● EXERCISE BRIEF
Strip out all images, then restate the data verbatim.

● AVAILABLE DATA
**********

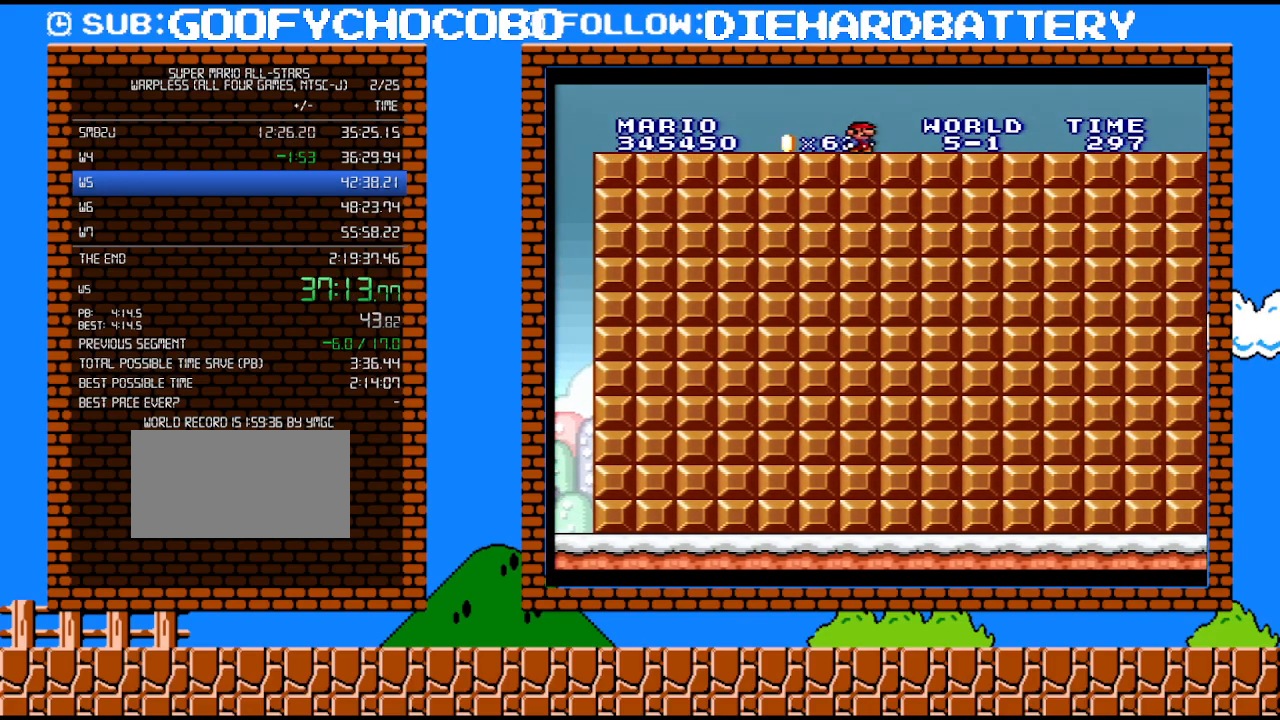
{"buttons": ["Y", "DPAD_RIGHT"], "events": []}
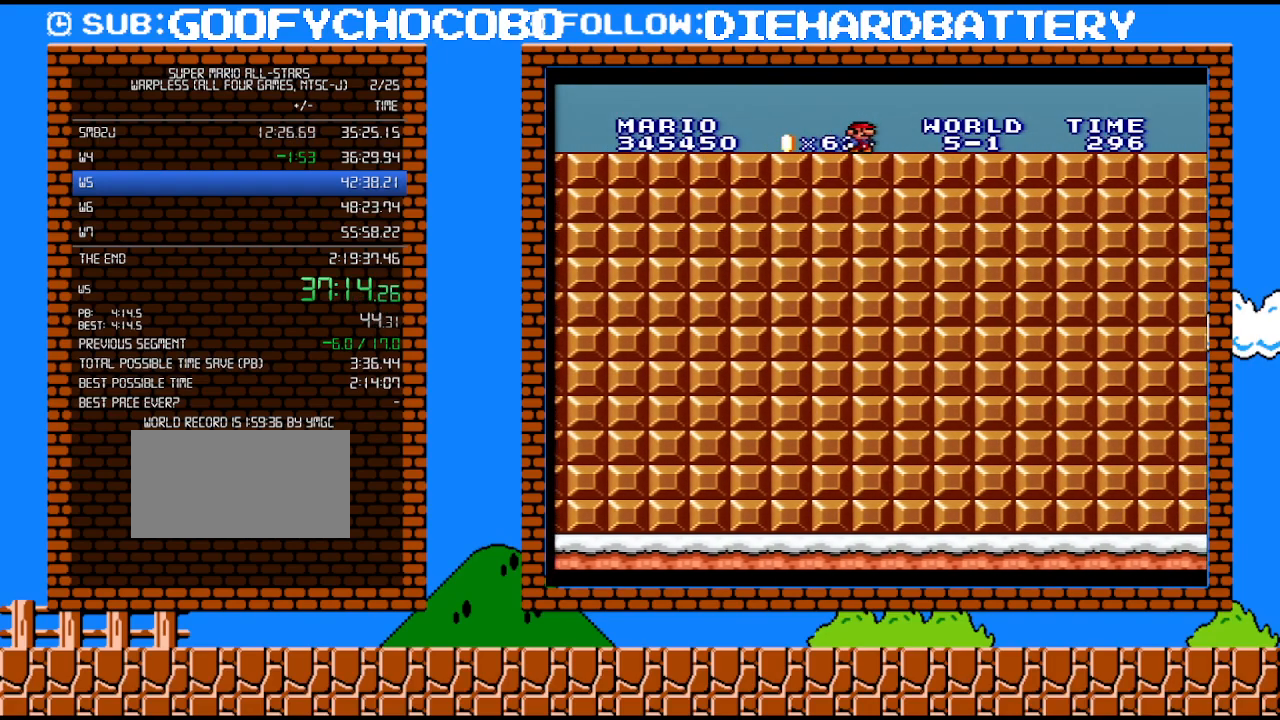
{"buttons": ["Y", "DPAD_RIGHT"], "events": []}
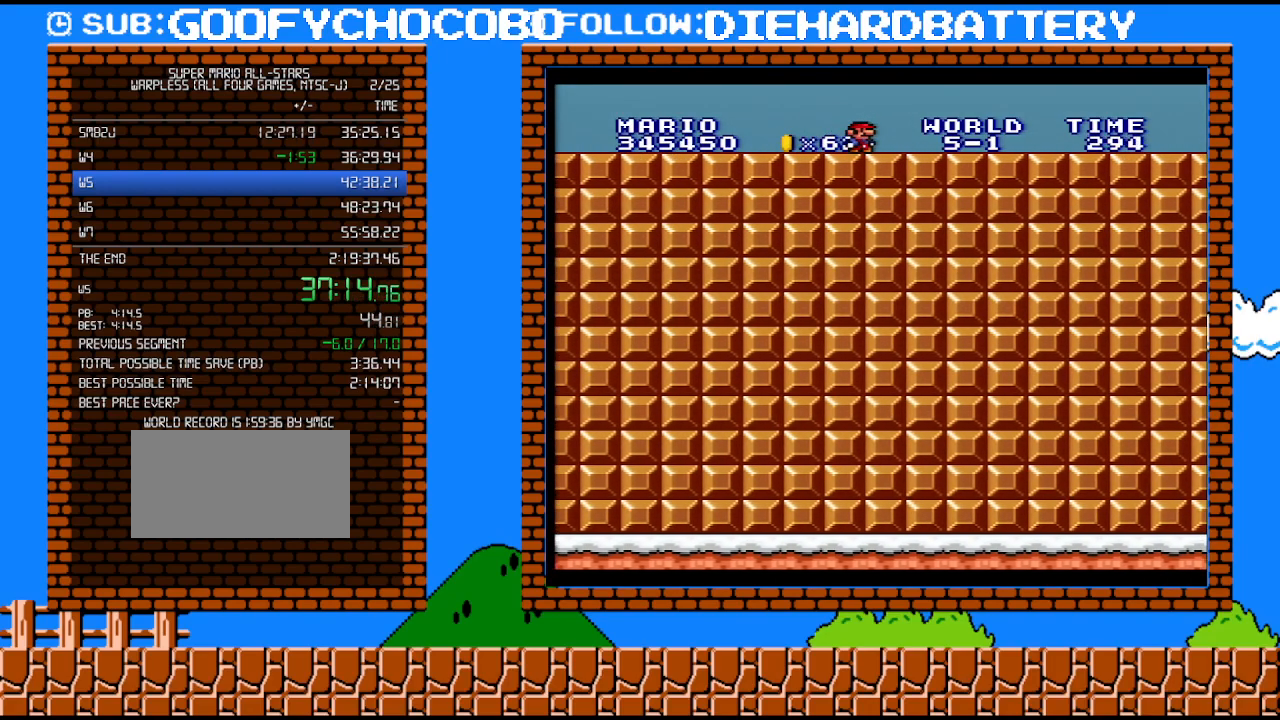
{"buttons": ["Y", "DPAD_RIGHT"], "events": []}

**********

● RESPONSE AREA
{"buttons": ["Y", "DPAD_RIGHT"], "events": []}
{"buttons": ["Y", "DPAD_RIGHT"], "events": []}
{"buttons": ["Y", "DPAD_RIGHT"], "events": []}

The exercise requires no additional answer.